My legs weren’t that long and I was wearing strappy heeled sandals, because I hadn’t realized we were going on a walking tour of Brooklyn.

“Why didn’t we park closer?” I asked loudly as we cleared the first block and reached the second.

“Do you see parking on this street? No. Besides, you can use the exercise. Baking brownies at two a.m. last night.” She shook her head as I finally caught up with her.

Yeah, because I’d had the munchies after a late night hookup with Gio, which she didn’t need to know anything about since we were sneaking around and all. The secrecy might’ve bothered me, if I hadn’t appreciated the simplicity. Besides, the sex seemed even hotter when I couldn’t tell anyone about having it.

Who was I kidding? The sex was hot as hell to begin with.

I would’ve just made the brownies at his place, but he didn’t have enough ingredients in his kitchen to make much of anything. I intended to rectify that soon, if only to please my own late night baking tendencies.

In the past couple of weeks we’d been meeting on the downlow, he’d had groceries in his kitchen exactly once, and that could not stand. And if he thought me buying eggs and flour was a violation of our casual friends-and-sex verbal agreement, then he could just bite me.

A quick glance down at my inner wrist made me grin. Oh, lookie, he already did.

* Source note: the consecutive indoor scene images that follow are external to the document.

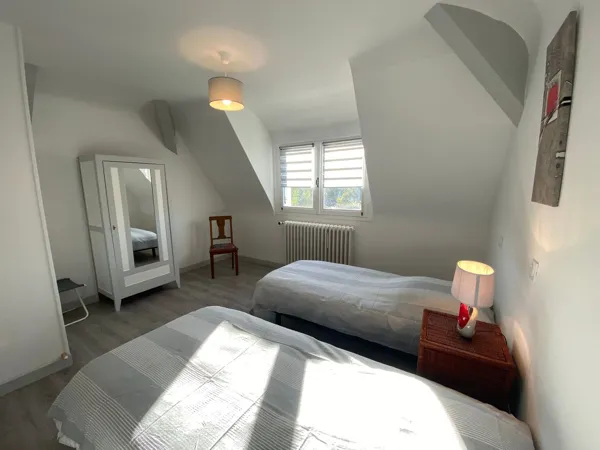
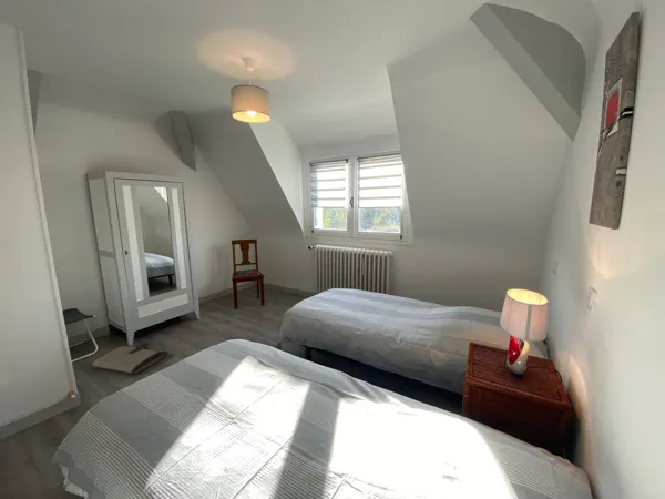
+ tool roll [90,342,168,375]
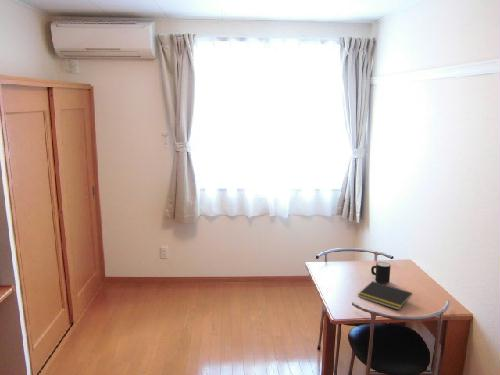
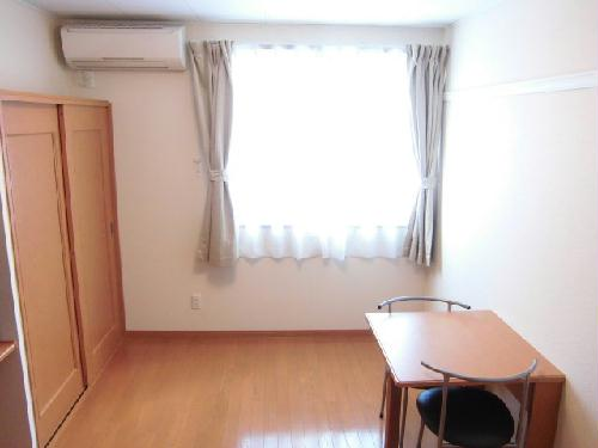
- mug [370,261,392,284]
- notepad [357,280,413,311]
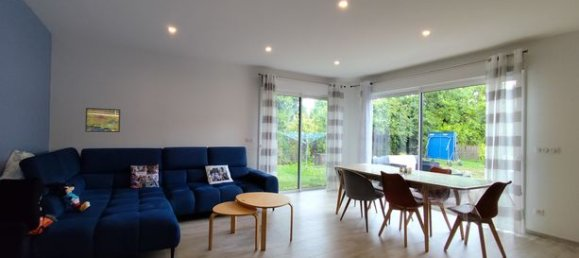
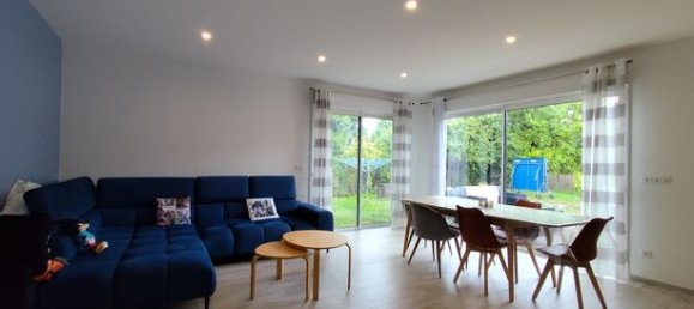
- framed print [84,107,121,133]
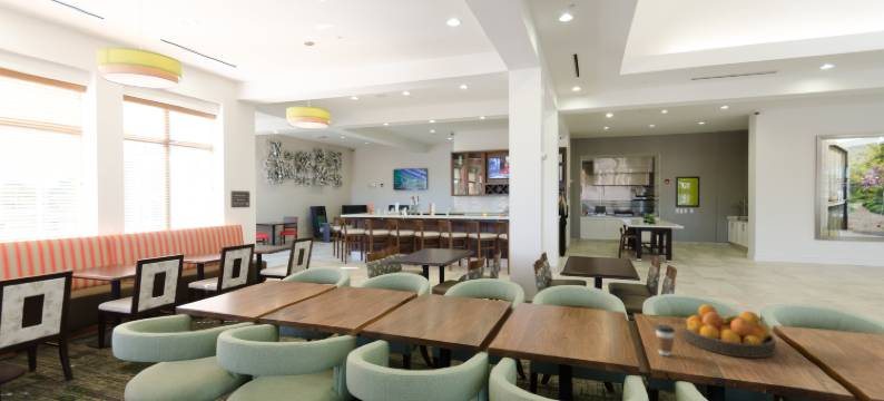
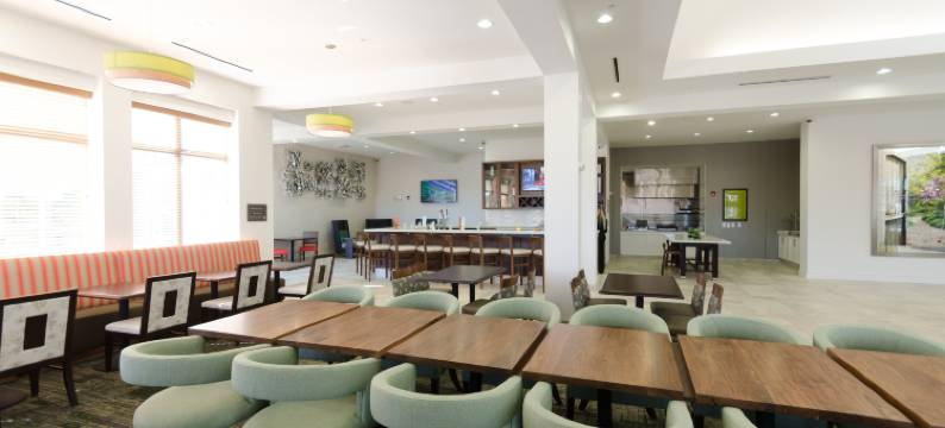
- coffee cup [655,324,676,356]
- fruit bowl [682,303,777,359]
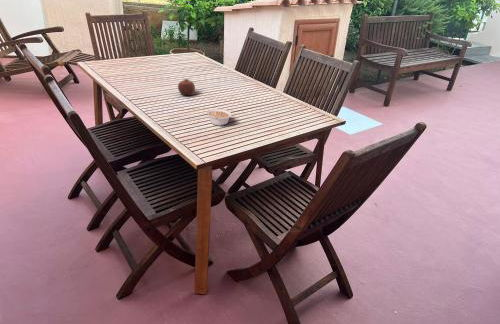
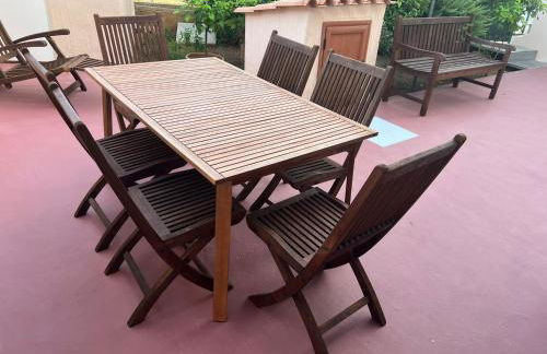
- fruit [177,78,196,96]
- legume [206,108,233,127]
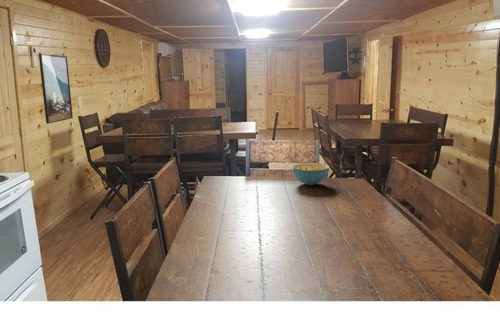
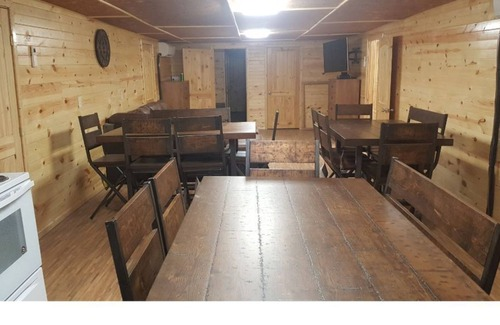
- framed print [38,52,74,125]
- cereal bowl [292,162,330,186]
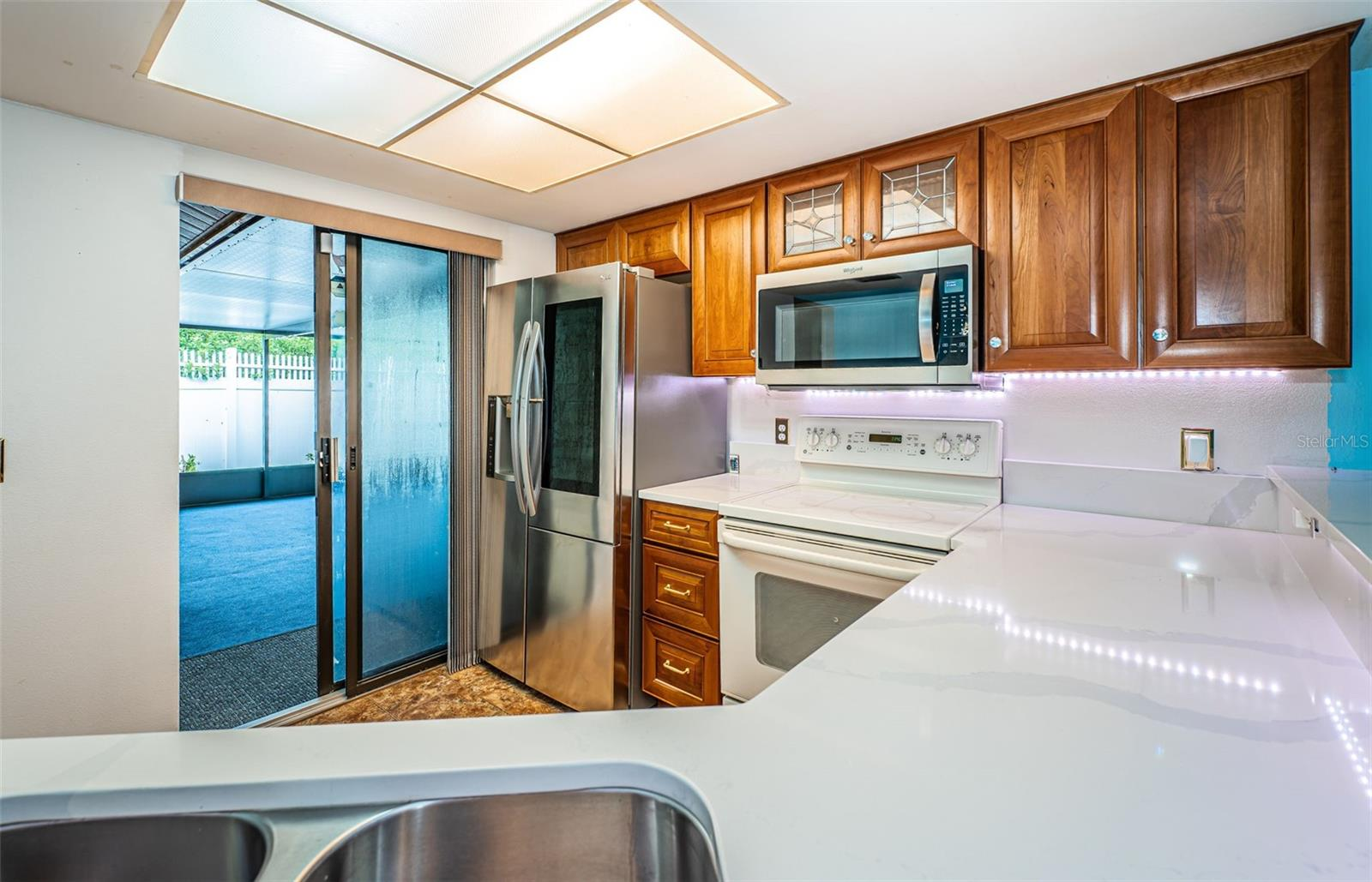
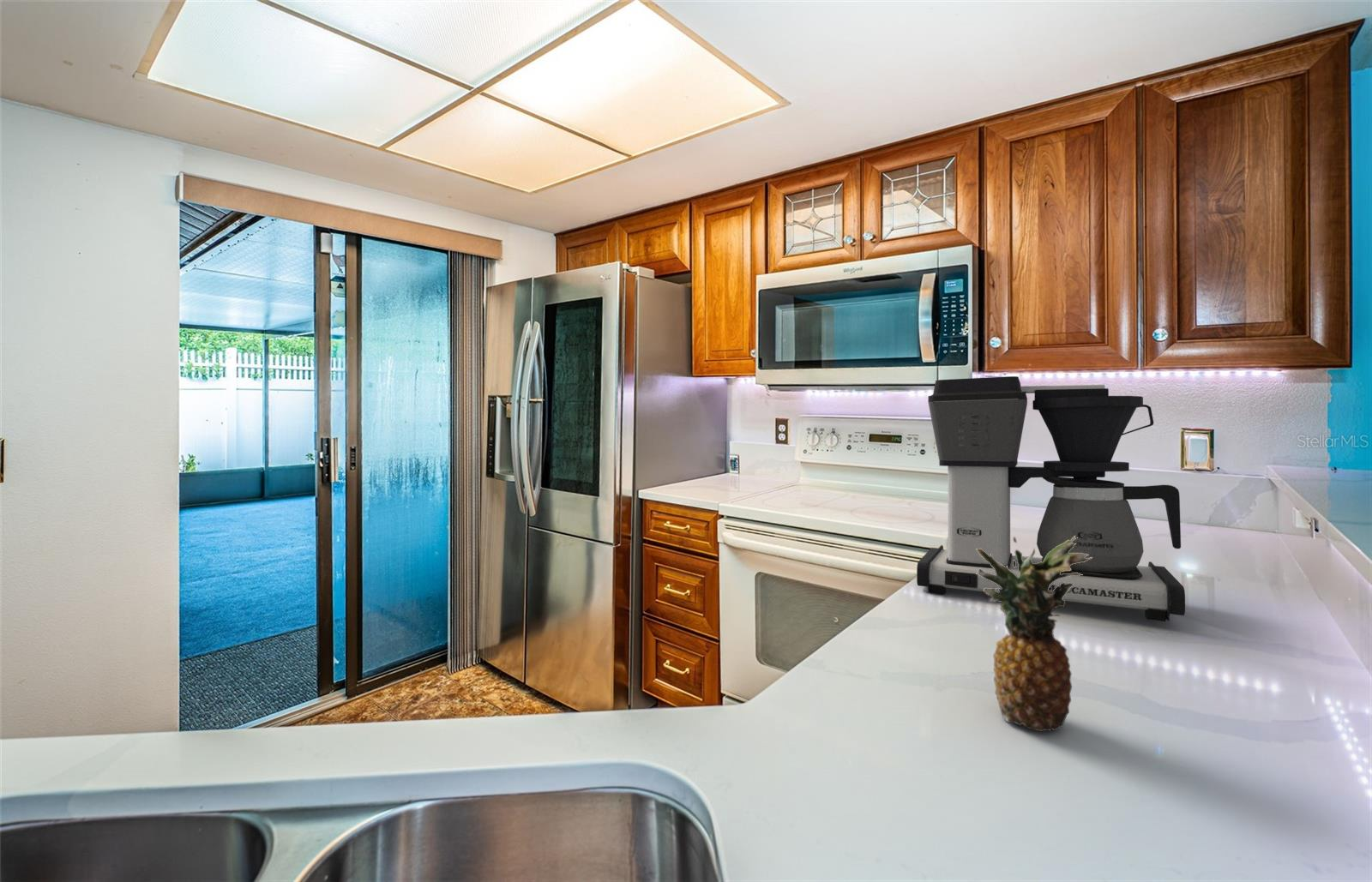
+ fruit [976,536,1092,733]
+ coffee maker [916,375,1186,622]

Mia stopped in front of a nondescript glass door beside a shuttered storefront with a giant grate pulled down over the windows. Graffiti covered the metal, various slang words in interesting combinations. And in the bottom right, a crude drawing of a sex act I’d enjoyed more than once.

“Hmm.” I cocked my head. “Interesting place.”

“Not there. That’s a different storefront. Not connected. This is the place.” She produced a key from her pocket and turned it in the lock before opening the door and motioning me inside. “Straight down the hall. We’ll start there first. The stairs go to a second level.”

“That’s usually what stairs do.”

She pointed inside, and I went. I could tell when my sister was nervous, and when she was nervous, I got nervous too. She was unflappable most of the time, so if something had her vexed, it probably wasn’t good.

“What is this?” I wandered down the short hall with its threadbare, ancient carpet and opened up another a glass door. Stepping inside took my breath away. “A dance studio?”

“Used to be, yeah.” She stopped beside me and viewed the space with her hands in her back pockets and her lower lip caught between her teeth. She bit her lip all the time too, just like I did. Somehow I’d never noticed before.

I walked over to the ballet barre and ran my hand over the dusty wood, imagining how many other hands, small and large, had gripped it.